> EXERCISE INSTRUCTIONS
When you return the data, keep every word exact and include none of the images.

> DATA SHOWN

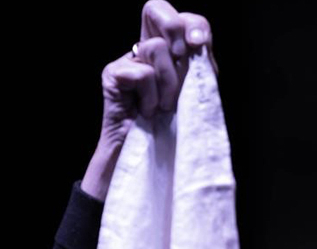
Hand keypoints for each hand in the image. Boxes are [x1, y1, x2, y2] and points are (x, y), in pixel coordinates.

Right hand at [82, 1, 212, 199]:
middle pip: (156, 8)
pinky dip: (152, 97)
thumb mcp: (196, 93)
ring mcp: (127, 60)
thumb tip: (198, 38)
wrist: (152, 161)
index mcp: (171, 51)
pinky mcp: (112, 74)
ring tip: (164, 108)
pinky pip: (142, 74)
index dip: (193, 23)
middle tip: (183, 67)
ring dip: (169, 84)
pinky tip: (148, 112)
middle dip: (176, 31)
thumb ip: (199, 63)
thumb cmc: (177, 130)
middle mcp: (145, 49)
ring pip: (155, 47)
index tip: (201, 44)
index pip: (182, 17)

> RESPONSE
Hand keypoints for each hand in the image. Boxes are [x1, y1, x2, y2] and points are (x, y), in pixel coordinates.

Right hand at [82, 1, 212, 199]:
middle pip: (156, 8)
pinky dip: (152, 97)
thumb mcp: (196, 93)
ring mcp: (127, 60)
thumb tip: (198, 38)
wrist: (152, 161)
index mcp: (171, 51)
pinky mcp: (112, 74)
ring tip: (164, 108)
pinky pip: (142, 74)
index dip: (193, 23)
middle tip: (183, 67)
ring dip: (169, 84)
pinky tip: (148, 112)
middle dip: (176, 31)
thumb ip: (199, 63)
thumb cmc: (177, 130)
middle mcp: (145, 49)
ring pip: (155, 47)
index tip: (201, 44)
index pip: (182, 17)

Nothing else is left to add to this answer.